**WHAT NEEDS TO BE DONE:**
With the pictures removed, set down all of the entries below exactly.

━━ EXERCISE DATA

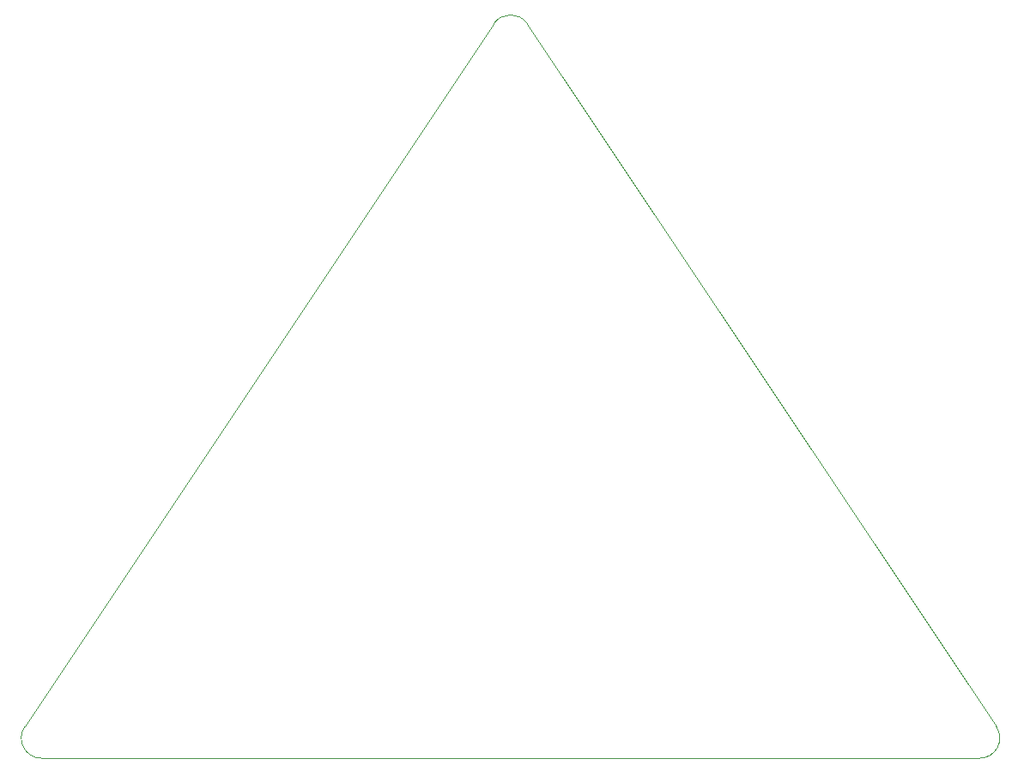
<source format=gko>
%TF.GenerationSoftware,KiCad,Pcbnew,9.0.5*%
%TF.CreationDate,2025-11-17T06:01:47+03:00*%
%TF.ProjectId,CHRISTMAS_RISC_V,43485249-5354-44d4-9153-5f524953435f,rev?*%
%TF.SameCoordinates,Original*%
%TF.FileFunction,Profile,NP*%
%FSLAX46Y46*%
G04 Gerber Fmt 4.6, Leading zero omitted, Abs format (unit mm)*
G04 Created by KiCad (PCBNEW 9.0.5) date 2025-11-17 06:01:47*
%MOMM*%
%LPD*%
G01*
G04 APERTURE LIST*
%TA.AperFunction,Profile*%
%ADD10C,0.050000*%
%TD*%
G04 APERTURE END LIST*
D10*
X197927066Y-146890600D02*
G75*
G02*
X196262966Y-149999971I-1664066J-1109400D01*
G01*
X103737034Y-150000000D02*
G75*
G02*
X102072910Y-146890584I-34J2000000D01*
G01*
X148335900Y-77496151D02*
G75*
G02*
X151664100Y-77496151I1664100J-1109401D01*
G01*
X103737034Y-150000000D02*
X196262966Y-150000000D01*
X197927066Y-146890600D02*
X151664100Y-77496151D01*
X148335900Y-77496151D02*
X102072934Y-146890600D01*
M02*

</source>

━━━━

**RESULT OF THIS EXERCISE:**
<source format=gko>
%TF.GenerationSoftware,KiCad,Pcbnew,9.0.5*%
%TF.CreationDate,2025-11-17T06:01:47+03:00*%
%TF.ProjectId,CHRISTMAS_RISC_V,43485249-5354-44d4-9153-5f524953435f,rev?*%
%TF.SameCoordinates,Original*%
%TF.FileFunction,Profile,NP*%
%FSLAX46Y46*%
G04 Gerber Fmt 4.6, Leading zero omitted, Abs format (unit mm)*
G04 Created by KiCad (PCBNEW 9.0.5) date 2025-11-17 06:01:47*
%MOMM*%
%LPD*%
G01*
G04 APERTURE LIST*
%TA.AperFunction,Profile*%
%ADD10C,0.050000*%
%TD*%
G04 APERTURE END LIST*
D10*
X197927066Y-146890600D02*
G75*
G02*
X196262966Y-149999971I-1664066J-1109400D01*
G01*
X103737034Y-150000000D02*
G75*
G02*
X102072910Y-146890584I-34J2000000D01*
G01*
X148335900Y-77496151D02*
G75*
G02*
X151664100Y-77496151I1664100J-1109401D01*
G01*
X103737034Y-150000000D02*
X196262966Y-150000000D01*
X197927066Y-146890600D02*
X151664100Y-77496151D01*
X148335900Y-77496151D02*
X102072934Y-146890600D01*
M02*

</source>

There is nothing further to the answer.